Leafs and Red Wings trending in two different directions post Babcock decision

When Mike Babcock made the decision to leave Detroit and come to Toronto, it dramatically changed the trajectory of both franchises.

The Maple Leafs would go from having a pair bumbling coaches whose decisions were constantly second-guessed, providing ample fodder to the Toronto media, to one of the best coaches in the game who was respected league wide. The Red Wings went from a man who led them to 10 straight playoff appearances to Jeff Blashill, who was never a head coach at the NHL level.

So far, the two clubs are experiencing completely different results under their new head coach.

The Leafs have come out of the gate with a 6-9-4 record in 19 games. While on the surface the record doesn’t seem like an improvement, they’ve played much more structured hockey under Babcock.

From this year to last, the Leafs have improved their possession game, despite a less talented roster with a 49.4 Corsi for percent, which is up from the 46.4 percent rate they posted in 2014-15. The Leafs have generated more high-danger scoring chances (52.9 percent vs 44.5 percent), allowed fewer shots (30.3 vs 32.5) and goals against (2.0 vs 2.7) per 60 minutes at even strength. The club’s goal total is down, but the team has been snake bitten with a low 6.5 shooting percentage.

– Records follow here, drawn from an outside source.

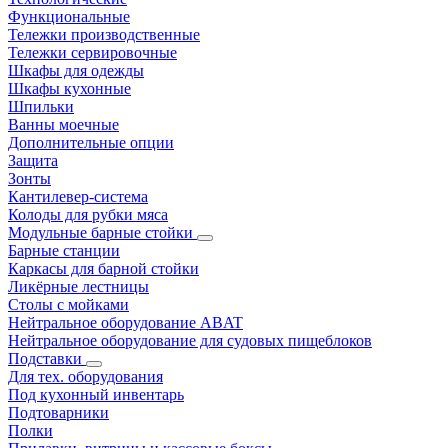
Функциональные
Тележки производственные
Тележки сервировочные
Шкафы для одежды
Шкафы кухонные
Шпильки
Ванны моечные
Дополнительные опции
Защита
Зонты
Кантилевер-система
Колоды для рубки мяса
Модульные барные стойки
Барные станции
Каркасы для барной стойки
Ликёрные лестницы
Столы с мойками
Нейтральное оборудование ABAT
Нейтральное оборудование для судовых пищеблоков
Подставки
Для тех. оборудования
Под кухонный инвентарь
Подтоварники
Полки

While Babcock puts too much trust into depth players (Nick Spaling is playing 17 minutes per game!!), his handling of Toronto’s younger franchise players has been fabulous. Morgan Rielly’s growth has continued under Babcock’s reign, and he’s being rewarded with a career high 22 minutes per game. Nazem Kadri has had more TOI per game out of any Leafs forward, and despite scoring only once this season, he’s not getting benched because he’s getting quality scoring chances and giving the Leafs hard minutes. The team is rewarding players who perform regardless of results. Who would have thought James Reimer would overtake Jonathan Bernier as the starting goalie this early in the season? But the Leafs are riding the hot hand and Bernier, who’s 0-7-1 with a .895 save percentage, isn’t handed opportunities just because his contract suggests he should.

The results aren’t there yet for the Leafs, but with Babcock behind the bench, you have to think when the Leafs roster has anything resembling talent on it, that the Leafs mediocrity will soon dry up.

The Red Wings have experienced some bumps this season, with a 9-8-2 record under Blashill.

The Wings have posted lower numbers in almost every single offensive category this season from last. At even strength, scoring is down (2.0 vs 1.7 GF60), so is possession (53.2 percent vs 48.8 percent) and they’ve allowed more shots for (51.1 percent vs 46.3 shots for percent).

Wings

 

With a 100.5 PDO, due largely in part to excellent goaltending, the team hasn’t been unlucky. Peter Mrazek has posted a great 94.58 even strength save percentage while Howard’s 92.78 mark is solid. Detroit has only stayed slightly above .500 with those numbers, and what’s worrisome. If either struggle, the Wings could be toast. 

While possession was expected to drop off following the loss of Babcock, I don’t think things are dire in Detroit. The Red Wings have been blitzed with injuries, as Pavel Datsyuk, Johan Franzen, Kyle Quincey, Brad Richards, Danny DeKeyser and Mike Green have all missed time with injuries. Datsyuk, one of best possession players in the game, has only appeared in four games. In those four games, the Wings have out-possessed their opponents. The Red Wings scoring has suffered this season and with Datsyuk, the catalyst of the offense, missing time it’s somewhat unfair to judge them.

The Wings are in the midst of a transition and it would be silly to assume they’d continue to produce the same numbers under Blashill. The numbers aren’t promising, but I think there’s room for improvement given health.

It certainly feels like a bizzaro world with the Leafs making strides towards improvement while the Wings are figuring things out post-Babcock, but here we are.